• **WORK INSTRUCTION**
Print the data exactly as written, but leave out each picture.

• **DATA EXTRACTS**
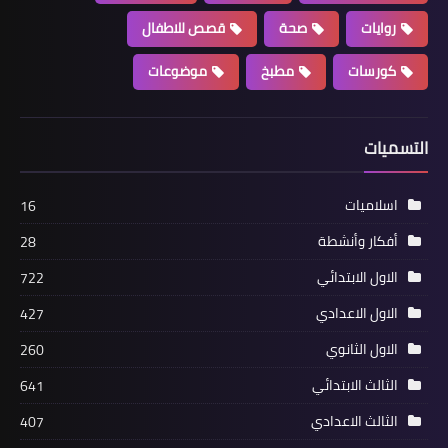
روايات
صحة
قصص للاطفال
كورسات
مطبخ
موضوعات
التسميات
اسلاميات
16
أفكار وأنشطة
28
الاول الابتدائي
722
الاول الاعدادي
427
الاول الثانوي
260
الثالث الابتدائي
641
الثالث الاعدادي
407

• **ANSWER AREA**
روايات
صحة
قصص للاطفال
كورسات
مطبخ
موضوعات
التسميات
اسلاميات
16
أفكار وأنشطة
28
الاول الابتدائي
722
الاول الاعدادي
427
الاول الثانوي
260
الثالث الابتدائي
641
الثالث الاعدادي
407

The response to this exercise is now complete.